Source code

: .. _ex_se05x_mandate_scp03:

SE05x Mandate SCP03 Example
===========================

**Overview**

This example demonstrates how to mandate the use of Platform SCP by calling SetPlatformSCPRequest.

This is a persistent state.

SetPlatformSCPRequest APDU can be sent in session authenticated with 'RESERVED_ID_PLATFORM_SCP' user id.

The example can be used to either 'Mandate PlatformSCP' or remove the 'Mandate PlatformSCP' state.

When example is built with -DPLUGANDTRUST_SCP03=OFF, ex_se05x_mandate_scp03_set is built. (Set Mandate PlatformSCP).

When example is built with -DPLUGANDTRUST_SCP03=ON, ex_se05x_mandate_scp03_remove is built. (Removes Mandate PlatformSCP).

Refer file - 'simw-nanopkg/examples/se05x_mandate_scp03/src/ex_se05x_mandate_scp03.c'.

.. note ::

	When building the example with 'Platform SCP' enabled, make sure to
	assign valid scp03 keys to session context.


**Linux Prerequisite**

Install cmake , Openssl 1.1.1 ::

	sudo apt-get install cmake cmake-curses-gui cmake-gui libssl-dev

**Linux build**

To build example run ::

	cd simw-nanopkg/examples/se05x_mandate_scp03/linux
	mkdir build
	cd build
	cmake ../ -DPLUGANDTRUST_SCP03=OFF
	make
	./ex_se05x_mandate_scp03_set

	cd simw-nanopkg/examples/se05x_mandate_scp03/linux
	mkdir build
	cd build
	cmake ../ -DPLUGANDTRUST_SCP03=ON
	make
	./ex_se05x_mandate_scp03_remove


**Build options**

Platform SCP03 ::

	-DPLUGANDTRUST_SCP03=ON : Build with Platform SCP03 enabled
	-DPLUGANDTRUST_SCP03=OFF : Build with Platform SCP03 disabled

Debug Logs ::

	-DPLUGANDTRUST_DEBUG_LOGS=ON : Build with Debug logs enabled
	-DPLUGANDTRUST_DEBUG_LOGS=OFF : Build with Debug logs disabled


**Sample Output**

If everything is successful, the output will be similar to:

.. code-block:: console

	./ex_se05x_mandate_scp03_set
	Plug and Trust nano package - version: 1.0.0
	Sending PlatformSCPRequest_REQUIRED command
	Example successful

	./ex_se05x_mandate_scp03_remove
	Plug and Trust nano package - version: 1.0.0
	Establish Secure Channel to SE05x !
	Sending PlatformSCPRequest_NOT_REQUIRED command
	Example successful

··········

What you are asked to do:
Return the data in full, with each line kept exactly as it is.

Task result:
Source code

: .. _ex_se05x_mandate_scp03:

SE05x Mandate SCP03 Example
===========================

**Overview**

This example demonstrates how to mandate the use of Platform SCP by calling SetPlatformSCPRequest.

This is a persistent state.

SetPlatformSCPRequest APDU can be sent in session authenticated with 'RESERVED_ID_PLATFORM_SCP' user id.

The example can be used to either 'Mandate PlatformSCP' or remove the 'Mandate PlatformSCP' state.

When example is built with -DPLUGANDTRUST_SCP03=OFF, ex_se05x_mandate_scp03_set is built. (Set Mandate PlatformSCP).

When example is built with -DPLUGANDTRUST_SCP03=ON, ex_se05x_mandate_scp03_remove is built. (Removes Mandate PlatformSCP).

Refer file - 'simw-nanopkg/examples/se05x_mandate_scp03/src/ex_se05x_mandate_scp03.c'.

.. note ::

	When building the example with 'Platform SCP' enabled, make sure to
	assign valid scp03 keys to session context.


**Linux Prerequisite**

Install cmake , Openssl 1.1.1 ::

	sudo apt-get install cmake cmake-curses-gui cmake-gui libssl-dev

**Linux build**

To build example run ::

	cd simw-nanopkg/examples/se05x_mandate_scp03/linux
	mkdir build
	cd build
	cmake ../ -DPLUGANDTRUST_SCP03=OFF
	make
	./ex_se05x_mandate_scp03_set

	cd simw-nanopkg/examples/se05x_mandate_scp03/linux
	mkdir build
	cd build
	cmake ../ -DPLUGANDTRUST_SCP03=ON
	make
	./ex_se05x_mandate_scp03_remove


**Build options**

Platform SCP03 ::

	-DPLUGANDTRUST_SCP03=ON : Build with Platform SCP03 enabled
	-DPLUGANDTRUST_SCP03=OFF : Build with Platform SCP03 disabled

Debug Logs ::

	-DPLUGANDTRUST_DEBUG_LOGS=ON : Build with Debug logs enabled
	-DPLUGANDTRUST_DEBUG_LOGS=OFF : Build with Debug logs disabled


**Sample Output**

If everything is successful, the output will be similar to:

.. code-block:: console

	./ex_se05x_mandate_scp03_set
	Plug and Trust nano package - version: 1.0.0
	Sending PlatformSCPRequest_REQUIRED command
	Example successful

	./ex_se05x_mandate_scp03_remove
	Plug and Trust nano package - version: 1.0.0
	Establish Secure Channel to SE05x !
	Sending PlatformSCPRequest_NOT_REQUIRED command
	Example successful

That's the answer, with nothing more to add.